CONSIGNES:
A – Relevez toutes les désignations de l'édifice que donne la légende de la photo dans l'extrait, traductions comprises.
B – Répondez brièvement, d'après l'extrait :
(i) Selon la première phrase du paragraphe commençant par « Le hasard n'existe pas », qu'est-ce qui n'existe pas ?
(ii) Au fil des lectures, que dit récolter la personne qui écrit ?
(iii) À qui la photo est-elle attribuée ?

EXTRAIT À LIRE:
+++++

Par­fois, il est ques­tion de Dieu, par­fois non

Par­fois, il est ques­tion de Dieu, par­fois non

Par­fois,
il est ques­tion de Dieu

Par­fois non…

Le hasard n’existe pas, m’a-t-on déjà dit plu­sieurs fois. Il n’existe pas, n’existent que des cor­res­pon­dances. Le monde entier ne peut être que le fait du hasard, d’un chaos sans ordre régi par des lois pré-éta­blies, pas plus qu’il ne peut être fait d’une déter­mi­na­tion ori­gi­nelle qui pré­ten­drait que tout est pré­vu, orga­ni­sé, et donc se pré­vau­drait d’un com­men­ce­ment et d’une fin qui sont déter­mi­nables par avance, mêmes si les cri­tères qui le consti­tuent sont émi­nem­ment complexes.

Seule­ment des cor­res­pon­dances. C’est ain­si qu’au fil de mes lec­tures, je récolte les fils d’une seule et même bobine, et même si par­fois je suis le seul à éta­blir des rap­ports, le prin­ci­pal c’est que, pour moi, cela garde sa cohérence.

Pho­to © Fusion of horizons

Eglise de la Theo­to­kos Pam­ma­ka­ris­tos (Θεοτόκος ἡ Παμμακάριστος, — Très sainte mère de Dieu, en turc : Fethiye Camii – mos­quée de la conquête)

+++++

ENREGISTREMENTS AFFICHÉS:
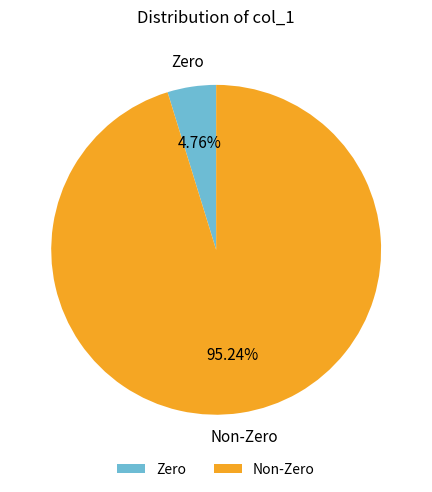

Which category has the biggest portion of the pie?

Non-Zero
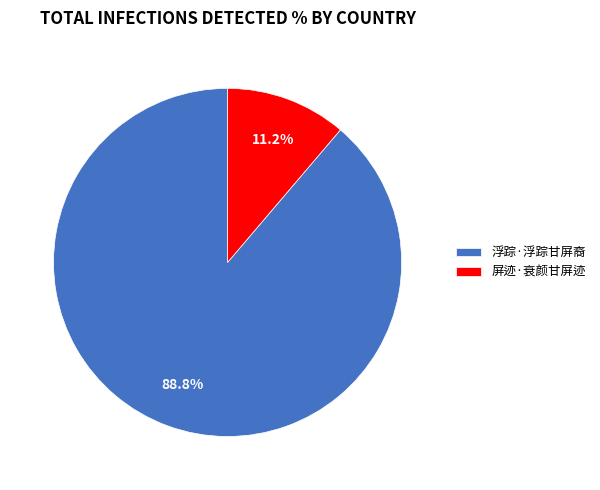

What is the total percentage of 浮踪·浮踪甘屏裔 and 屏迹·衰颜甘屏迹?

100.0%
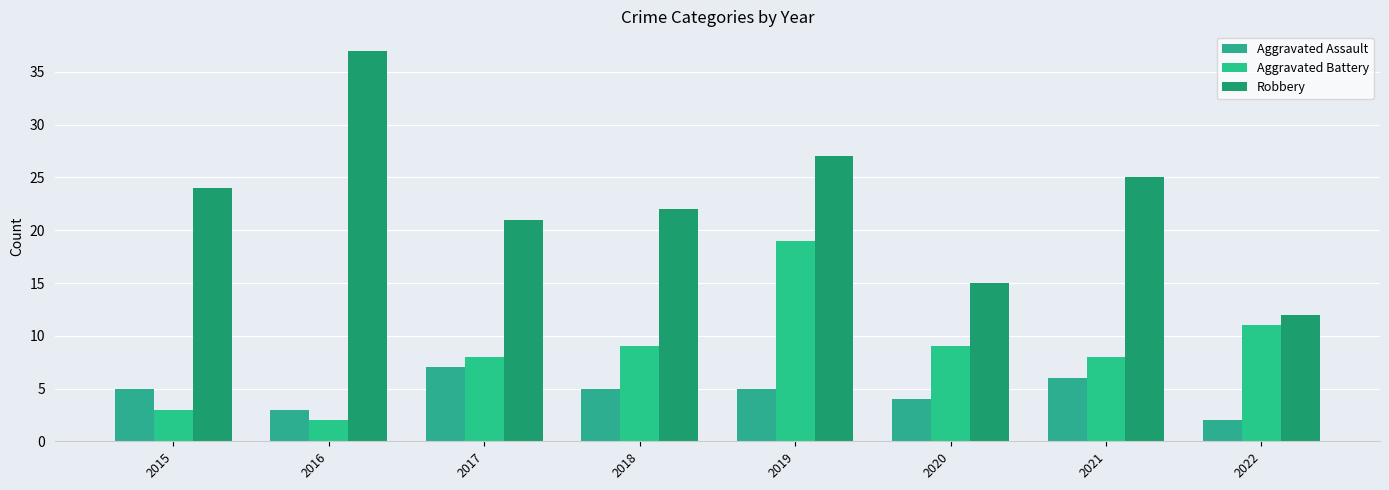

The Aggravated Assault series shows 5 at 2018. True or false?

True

+++++

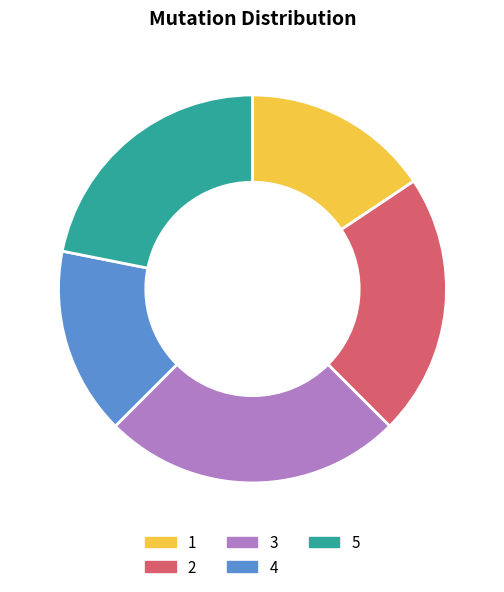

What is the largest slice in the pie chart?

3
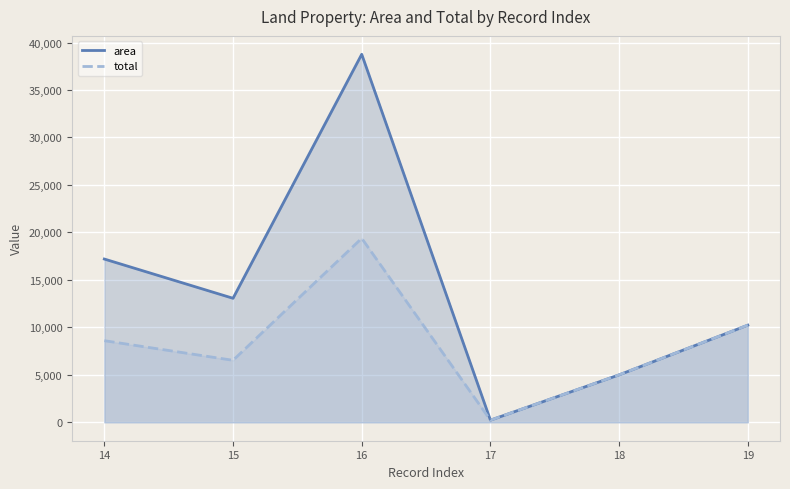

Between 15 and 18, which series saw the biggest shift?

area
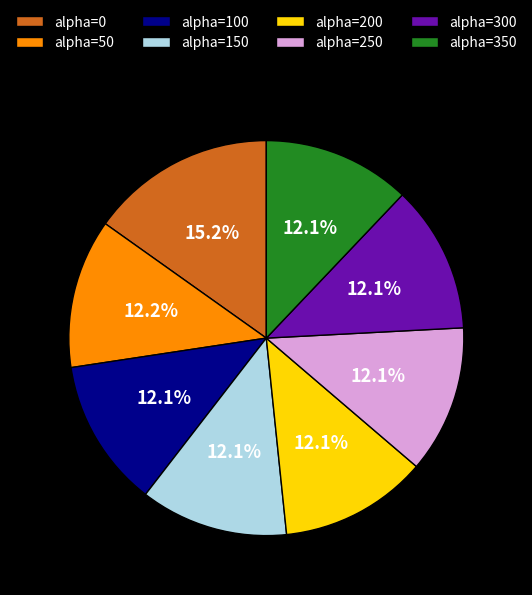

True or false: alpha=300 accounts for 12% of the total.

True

+++++

CORRIGÉ:
A –
- Eglise de la Theotokos Pammakaristos
- Θεοτόκος ἡ Παμμακάριστος
- Très sainte mère de Dieu
- Fethiye Camii
- mosquée de la conquête

B –
(i) Le hasard.
(ii) Les fils d'une seule et même bobine.
(iii) À Fusion of horizons.